The company's lead therapy is Humira, an immunosuppressant. Much has been written about how biosimilars are cutting into its profits. Still, through the first nine months of 2020, Humira posted $14.6 billion in revenue, up 3% over the same period in 2019. AbbVie has a huge group of up-and-coming drugs as well. Blood cancer drug Imbruvica brought in $3.9 billion, up 13.9% through nine months. Two auto-immune drugs -- Skyrizi, which treats plaque psoriasis, and Rinvoq, which treats rheumatoid arthritis -- reported revenue through nine months of $1 billion and $450 million, respectively. That was in their first full year of sales.
2. PetMed Express: Revenue unleashed
Shares of PetMed Express, an online pet pharmacy, are up more than 44% over the past 12 months. The company is headed for its fifth consecutive year of annual revenue growth, with a compound annual revenue growth of 32.87% in that period. The company's quarterly dividend of $0.28 per share gives it a yield of 3.69%, and the dividend has grown 124% over the past decade. Its cash dividend payout ratio is a little high at 61%, but given the company's growth, it's still sustainable.
In the company's third-quarter earnings report, which was announced on Tuesday and included its numbers through Dec. 31, the company had net sales of $65.9 million, up 10% year over year for the quarter. Through nine months of 2020, sales were $237.5 million, up 13.2% over the same period in 2019.
The company also grew net income and margins. Third-quarter net income was reported as $7.6 million, up 11.3% year over year. Nine-month net income was listed as $23.8 million, up 26% compared to the same period in 2019. Gross margin improved 0.3% in the quarter to 29.8%.
PetMed Express fits the need of retirees because it has consistent growth, and a record of dividend growth with a sustainable payout ratio.
3. Crown Castle International: Wired for success
Crown Castle International is a real estate investment trust (REIT) that owns, operates, and leases wireless towers and antennas. The company's share price is up more than 9% over the past year.

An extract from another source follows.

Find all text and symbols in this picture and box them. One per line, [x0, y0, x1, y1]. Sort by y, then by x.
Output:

The growth of 5G networks means quicker connectivity for online use, particularly mobile online use. But 5G signals don't travel far, so more cell towers and small cell fiber-connected antennas are needed to keep us connected.

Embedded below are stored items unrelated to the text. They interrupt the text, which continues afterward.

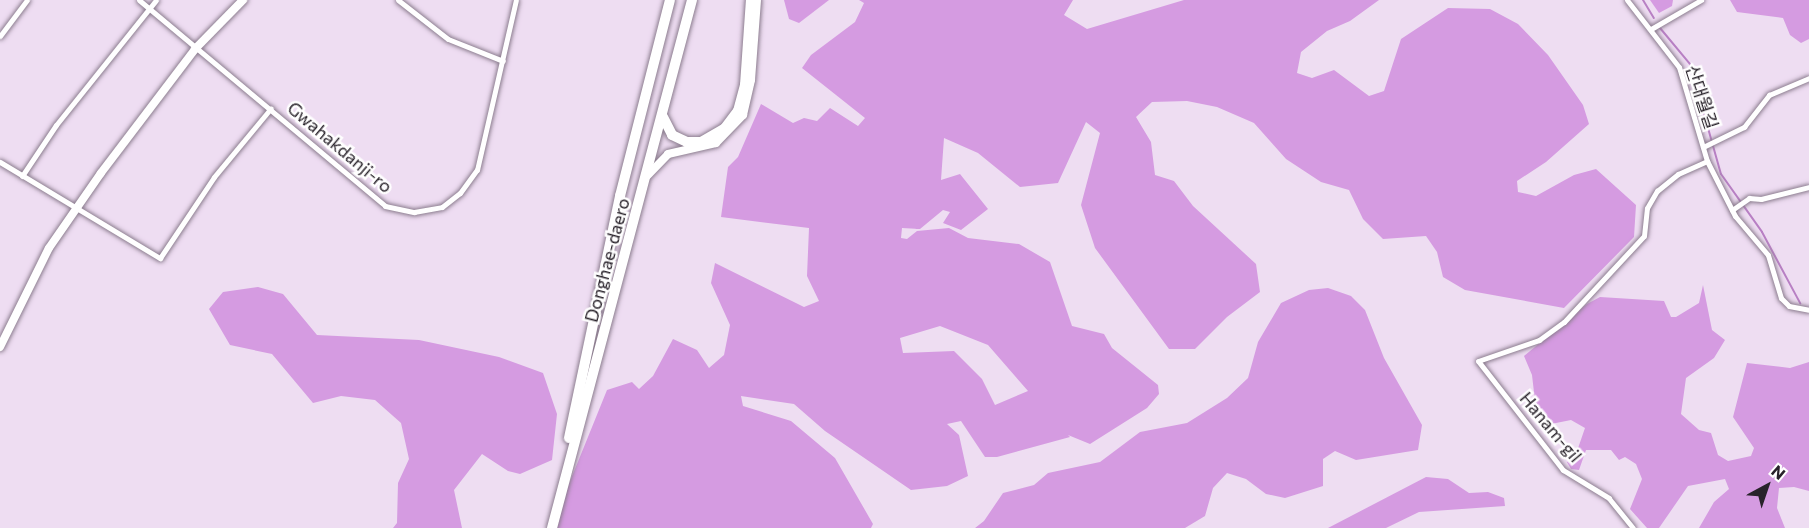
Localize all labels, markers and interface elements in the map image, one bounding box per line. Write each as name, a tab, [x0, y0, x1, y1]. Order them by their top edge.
street label: 산대월길	[1681, 62, 1723, 132]
street label: Gwahakdanji-ro	[283, 97, 397, 197]
street label: Donghae-daero	[580, 195, 634, 325]
street label: Hanam-gil	[1515, 388, 1587, 466]
north arrow	[1737, 456, 1797, 516]
text: N	[1768, 461, 1790, 483]

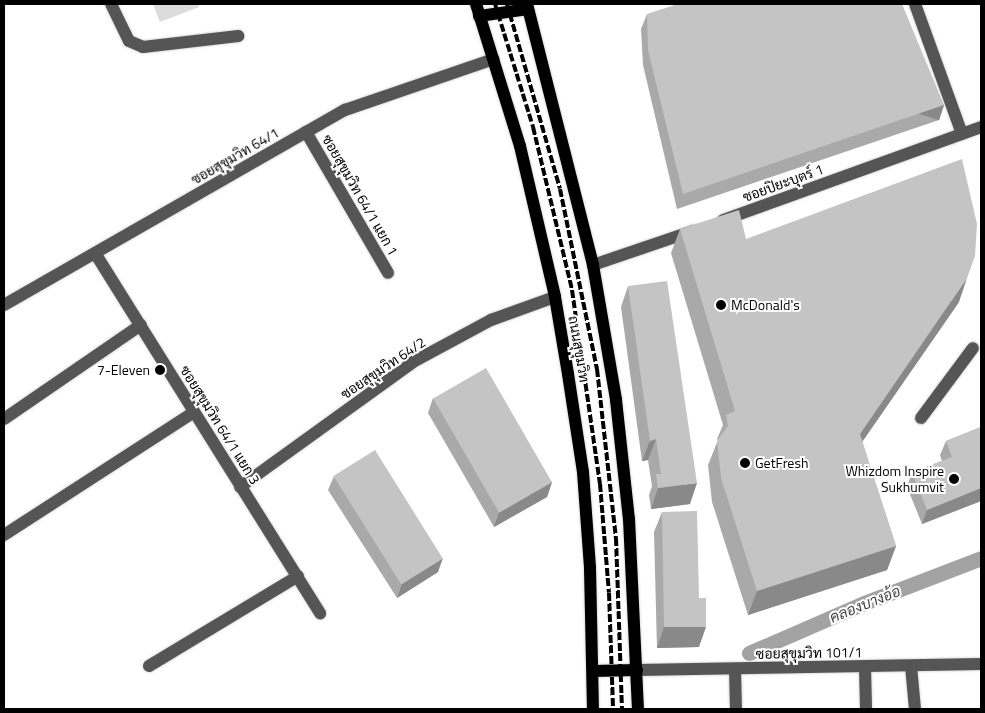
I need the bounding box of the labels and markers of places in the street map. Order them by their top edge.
place label: McDonald's [731,297,800,313]
marker: McDonald's [715,299,727,311]
place label: 7-Eleven [97,362,150,378]
marker: 7-Eleven [154,364,166,376]
place label: GetFresh [755,455,808,471]
marker: GetFresh [739,457,751,469]
place label: Whizdom Inspire Sukhumvit [845,463,944,496]
marker: Whizdom Inspire Sukhumvit [948,473,960,485]

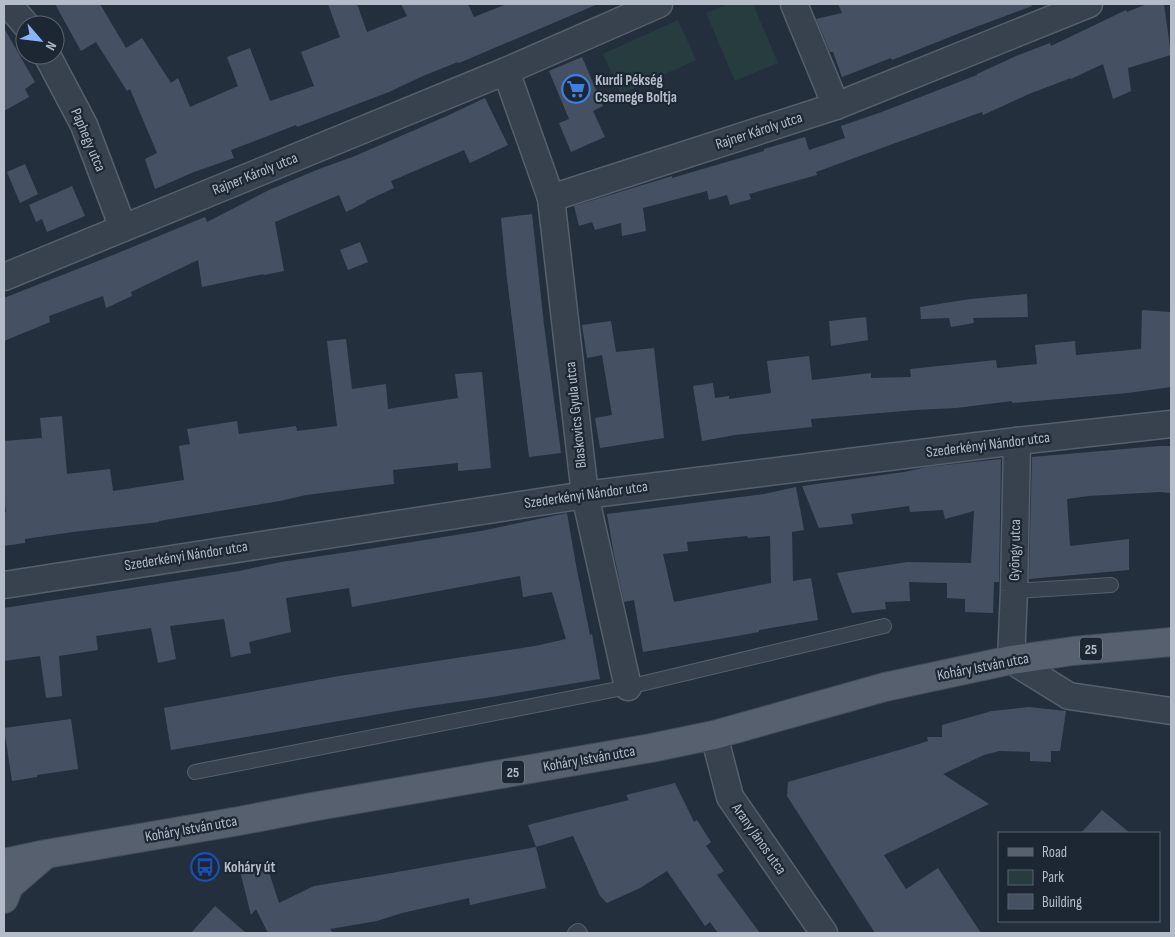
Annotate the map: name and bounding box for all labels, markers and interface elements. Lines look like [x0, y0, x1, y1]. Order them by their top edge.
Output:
north arrow [15, 15, 65, 65]
text: N [42, 39, 60, 53]
place label: Kurdi Pékség Csemege Boltja [595, 71, 677, 107]
supermarket icon: Kurdi Pékség Csemege Boltja [561, 74, 591, 104]
street label: Paphegy utca [66, 106, 110, 175]
street label: Rajner Károly utca [713, 108, 805, 154]
street label: Rajner Károly utca [210, 148, 301, 200]
street label: Blaskovics Gyula utca [561, 360, 591, 469]
street label: Szederkényi Nándor utca [925, 428, 1051, 462]
street label: Szederkényi Nándor utca [523, 477, 649, 513]
street label: Gyöngy utca [1005, 519, 1025, 581]
street label: Szederkényi Nándor utca [123, 537, 249, 575]
road number: 25 [1080, 638, 1102, 661]
street label: Koháry István utca [936, 649, 1031, 685]
street label: Koháry István utca [542, 742, 637, 776]
road number: 25 [502, 760, 524, 784]
street label: Arany János utca [727, 799, 791, 878]
street label: Koháry István utca [144, 812, 239, 846]
legend [998, 832, 1160, 922]
text: Road [1042, 843, 1067, 862]
bus stop icon: Koháry út [190, 852, 220, 882]
place label: Koháry út [224, 858, 275, 877]
text: Park [1042, 868, 1064, 887]
text: Building [1042, 893, 1082, 912]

Research and Markets estimates the 5G infrastructure market to grow from $12.6 in 2020 to $44.9 billion by 2025, a compound annual growth rate (CAGR) of 28.97%.

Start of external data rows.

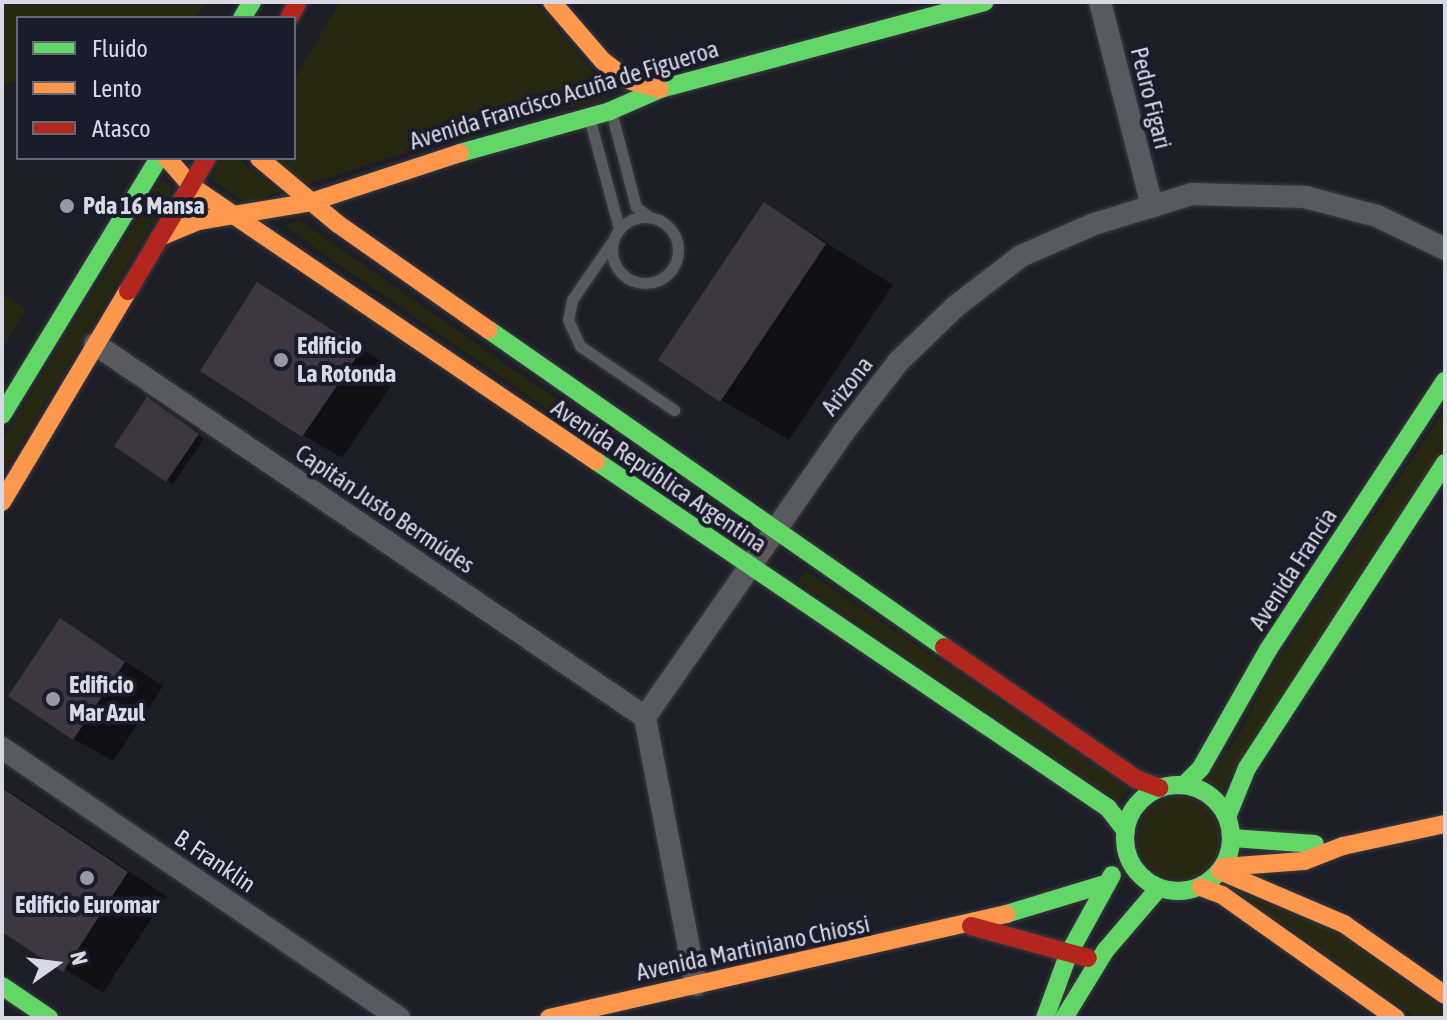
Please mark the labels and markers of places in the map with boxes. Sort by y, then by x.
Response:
place label: Pda 16 Mansa [83,192,205,220]
marker: Pda 16 Mansa [58,197,76,215]
place label: Edificio La Rotonda [297,332,396,388]
marker: Edificio La Rotonda [272,351,290,369]
place label: Edificio Mar Azul [69,671,145,727]
marker: Edificio Mar Azul [44,690,62,708]
marker: Edificio Euromar [78,869,96,887]
place label: Edificio Euromar [15,891,159,919]

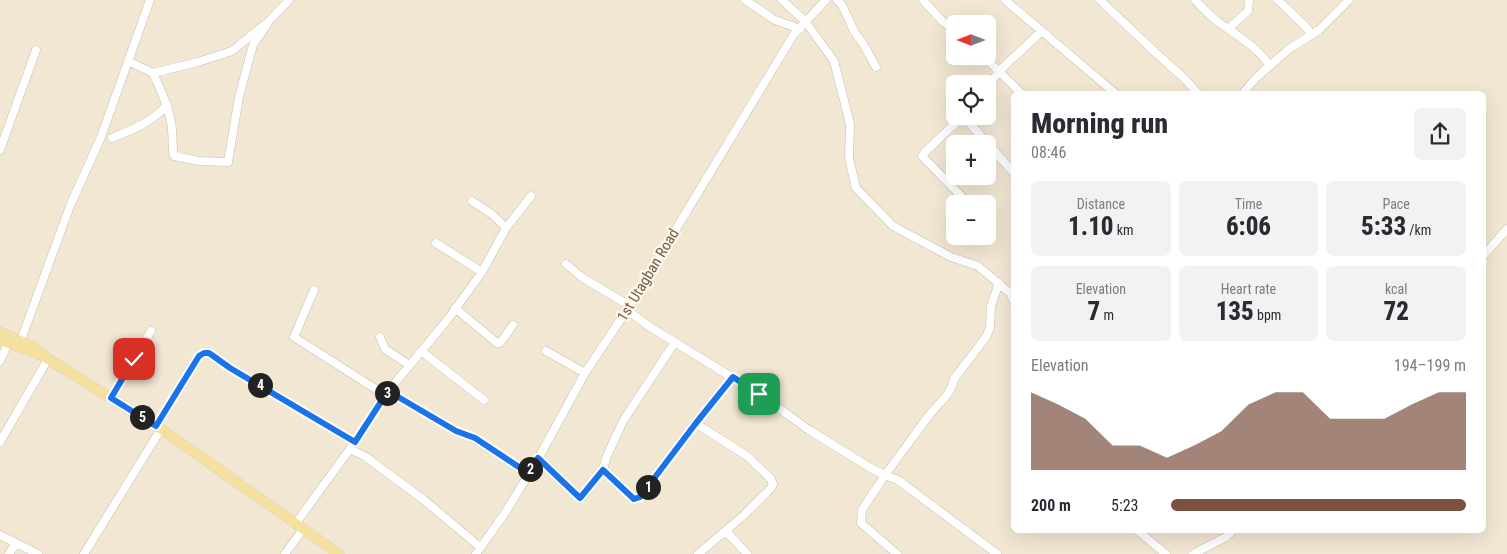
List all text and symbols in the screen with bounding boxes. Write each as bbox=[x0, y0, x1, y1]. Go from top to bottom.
north arrow bbox=[946, 15, 996, 65]
map controls bbox=[946, 15, 996, 245]
button: locate bbox=[946, 75, 996, 125]
text: Morning run bbox=[1031, 107, 1168, 140]
button: share bbox=[1414, 108, 1466, 160]
button: + bbox=[946, 135, 996, 185]
text: 08:46 bbox=[1031, 143, 1066, 162]
button: − bbox=[946, 195, 996, 245]
text: Distance bbox=[1077, 196, 1125, 212]
text: Time bbox=[1235, 196, 1262, 212]
text: Pace bbox=[1382, 196, 1410, 212]
text: 1.10 bbox=[1068, 212, 1114, 241]
text: 6:06 bbox=[1226, 212, 1271, 241]
text: 5:33 bbox=[1361, 212, 1406, 241]
text: km bbox=[1114, 222, 1134, 238]
text: /km bbox=[1406, 222, 1431, 238]
street label: 1st Utagban Road bbox=[613, 225, 683, 325]
text: Elevation bbox=[1076, 281, 1126, 297]
text: Heart rate bbox=[1221, 281, 1276, 297]
text: kcal bbox=[1385, 281, 1407, 297]
text: 7 bbox=[1088, 297, 1100, 326]
text: 135 bbox=[1216, 297, 1254, 326]
text: 72 bbox=[1383, 297, 1409, 326]
text: m bbox=[1100, 307, 1114, 323]
text: bpm bbox=[1254, 307, 1281, 323]
pin bbox=[113, 338, 155, 380]
icon: check bbox=[120, 345, 148, 373]
text: Elevation bbox=[1031, 356, 1089, 375]
text: 194–199 m bbox=[1394, 356, 1466, 375]
pin: 4 bbox=[248, 372, 272, 398]
pin bbox=[738, 373, 780, 415]
text: 4 bbox=[257, 377, 264, 393]
pin: 3 bbox=[374, 380, 400, 406]
icon: arrive bbox=[745, 380, 773, 408]
text: 3 bbox=[384, 385, 391, 401]
pin: 5 bbox=[130, 404, 154, 430]
text: 5 bbox=[139, 409, 146, 425]
pin: 2 bbox=[518, 456, 542, 482]
text: 2 bbox=[527, 461, 534, 477]
pin: 1 bbox=[636, 474, 660, 500]
text: 1 bbox=[645, 479, 652, 495]
text: 200 m bbox=[1031, 496, 1071, 515]
text: 5:23 bbox=[1111, 496, 1138, 515]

That's one area where Crown Castle will benefit. The company owns 80,000 route miles of fiber cable and more than 40,000 cell towers. It also leads the U.S. with roughly 70,000 small cells, which are attached to existing structures such as streetlights and utility poles.
Crown's quarterly dividend was raised 10.8% this year to $1.33 per share, offering a yield of 3.09%. The company says that its goal is to continue annual dividend growth of 7% to 8%. Over the past decade, the company's funds from operation (FFO) have risen 331% while its dividend has increased 280%. In the third quarter, Crown's adjusted FFO was $1.56 per share, a growth of 6% year over year. This keeps its dividend payout ratio at 85%, which isn't high for a REIT, especially one with Crown's steady cash flows that come from long-term leases.
All three make great options
It's hard to go wrong with any of these stocks in your retirement portfolio.
PetMed Express may be the best bargain of the three with a price-to-earnings ratio of 19, but it doesn't have the dividend history that AbbVie has. Crown Castle International has the best chance of exploding growth, but for now, it is the most expensive of the three with a price-to-free cash flow ratio of 60. Of the three, AbbVie is the easiest choice because it has the highest dividend yield, strongest dividend growth history, and greatest track record of revenue growth.